What you have to do:
Transcribe the part of the Pennsylvania workers' compensation text below, starting at "One of the filings" and ending at "of the PRCB.".

Text section:
|---|

The Pennsylvania Insurance Commissioner announced on Friday the department approved two mid-year workers’ compensation filings that will result in a 14.74 percent reduction in overall loss costs, a factor in setting premiums for employers.
The new costs will take effect Jan. 1.
The Pennsylvania Compensation Rating Bureau, an independent bureau that helps set workers’ comp premiums in the commonwealth, submitted two interim filings this fall on loss costs. Loss costs are one of many factors that determine premiums for workers’ comp insurance.
One of the filings is an attempt to redress a data error the PCRB discovered in a filing that became effective last April 1.
When the PCRB conducted its last loss-cost review for April 1, it noticed a carrier had overstated its 2016 claims, according to Bill Taylor, president of the PRCB.
Taylor said it was a “significant amount” that “threw all the numbers off,” which resulted in average overall loss costs to be about 8.9 percent higher than they would have been.

|---|

Study material:
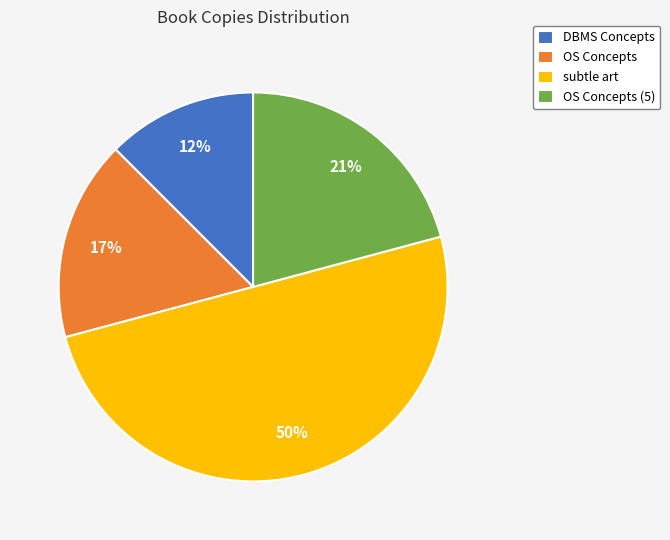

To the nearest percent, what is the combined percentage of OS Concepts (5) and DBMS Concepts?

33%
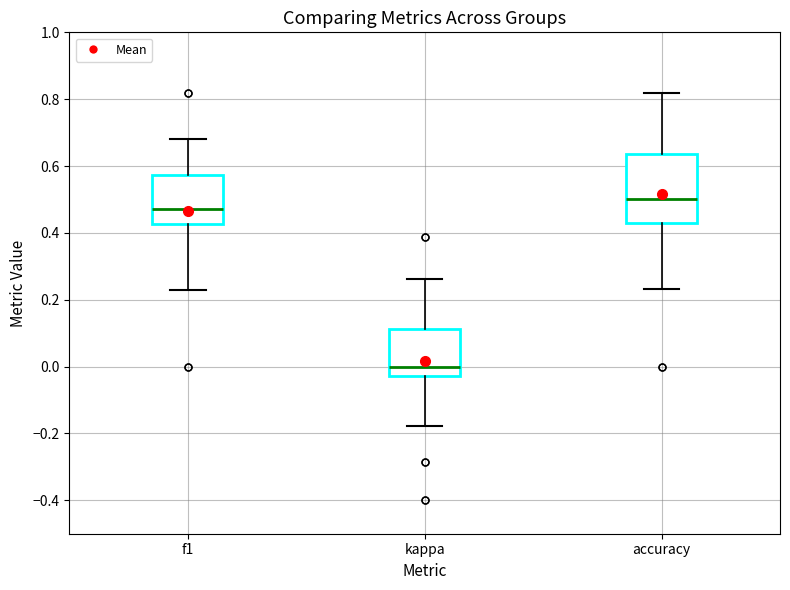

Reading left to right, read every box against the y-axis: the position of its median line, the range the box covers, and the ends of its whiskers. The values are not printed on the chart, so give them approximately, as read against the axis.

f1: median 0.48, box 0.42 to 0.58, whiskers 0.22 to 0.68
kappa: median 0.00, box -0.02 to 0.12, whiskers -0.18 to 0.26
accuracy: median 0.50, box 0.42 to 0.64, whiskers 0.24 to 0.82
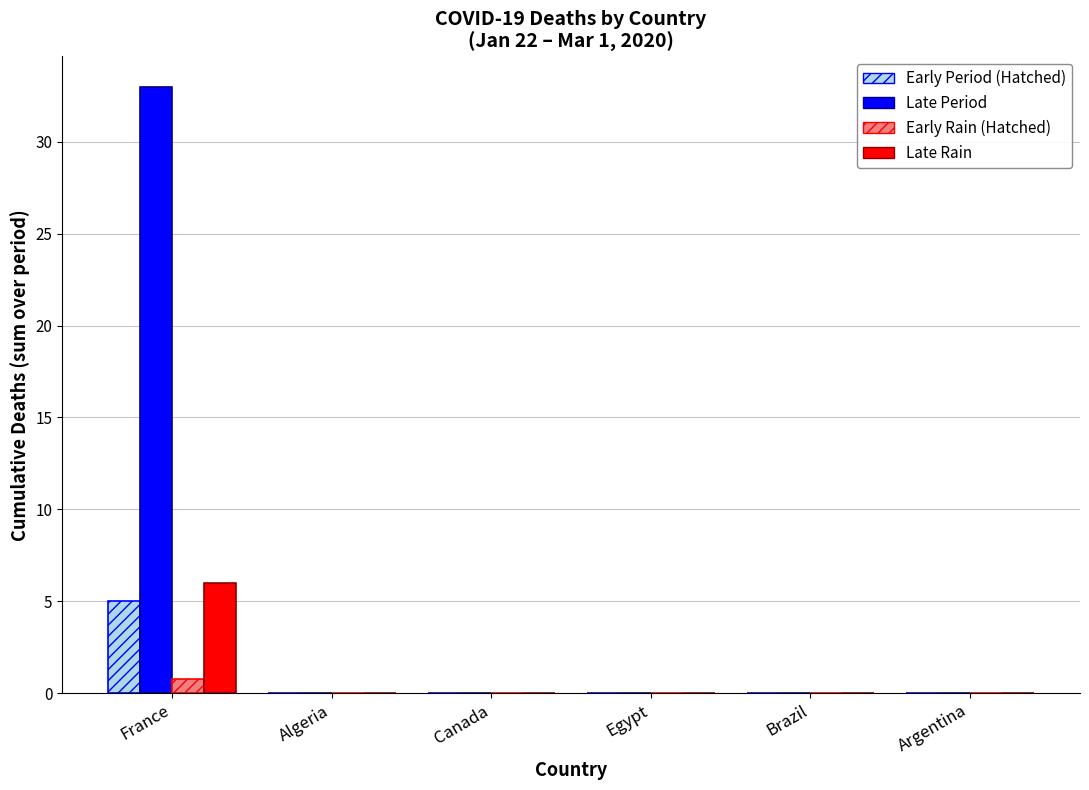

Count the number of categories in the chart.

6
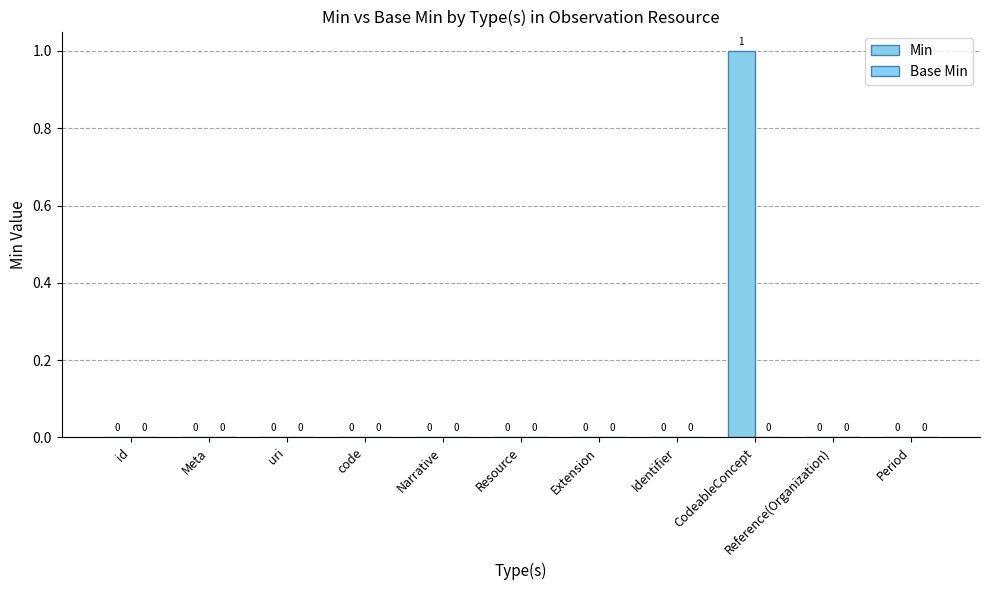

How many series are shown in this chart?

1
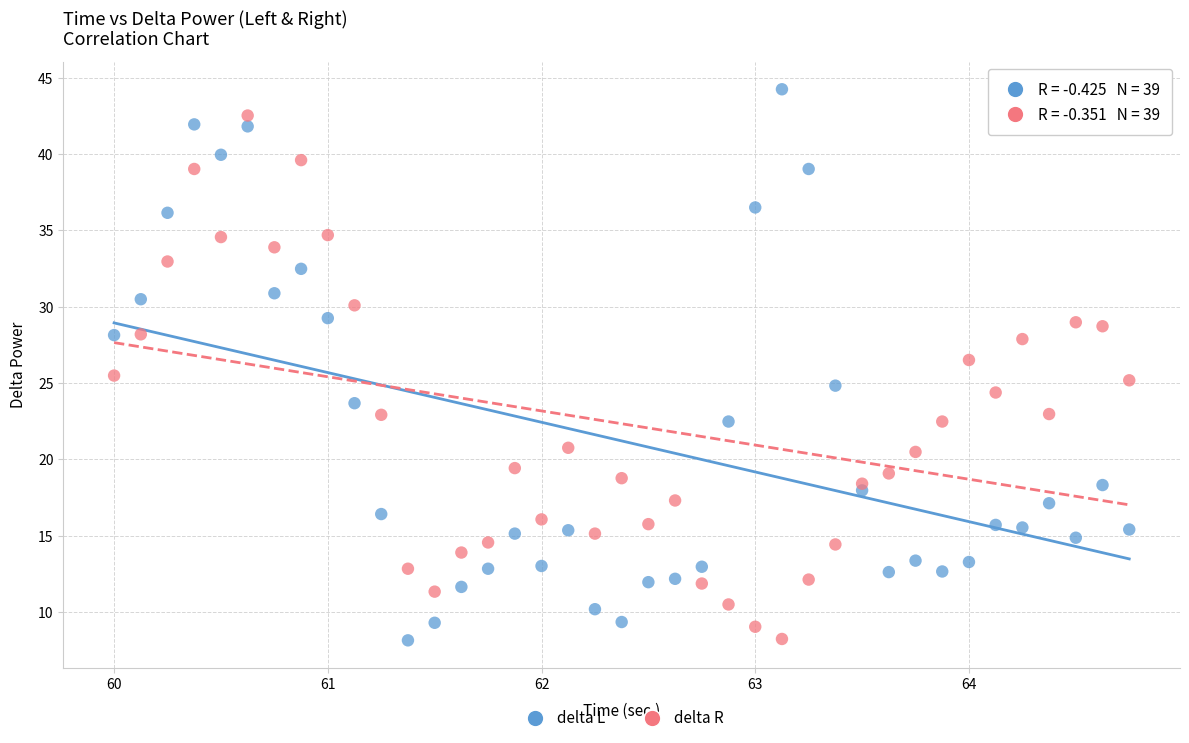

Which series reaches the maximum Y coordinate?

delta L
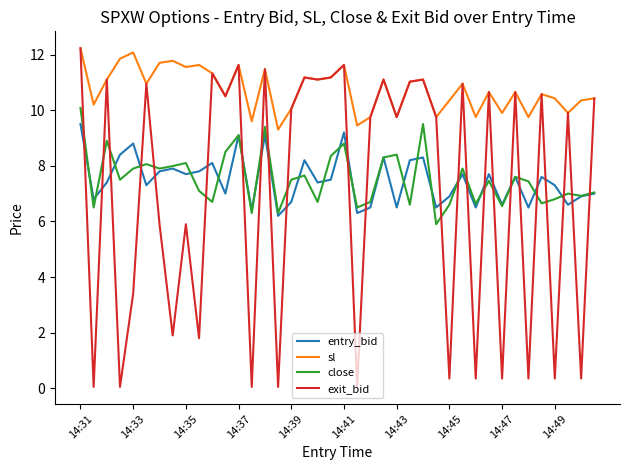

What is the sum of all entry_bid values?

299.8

|---|

Response to this exercise:
One of the filings is an attempt to redress a data error the PCRB discovered in a filing that became effective last April 1.
When the PCRB conducted its last loss-cost review for April 1, it noticed a carrier had overstated its 2016 claims, according to Bill Taylor, president of the PRCB.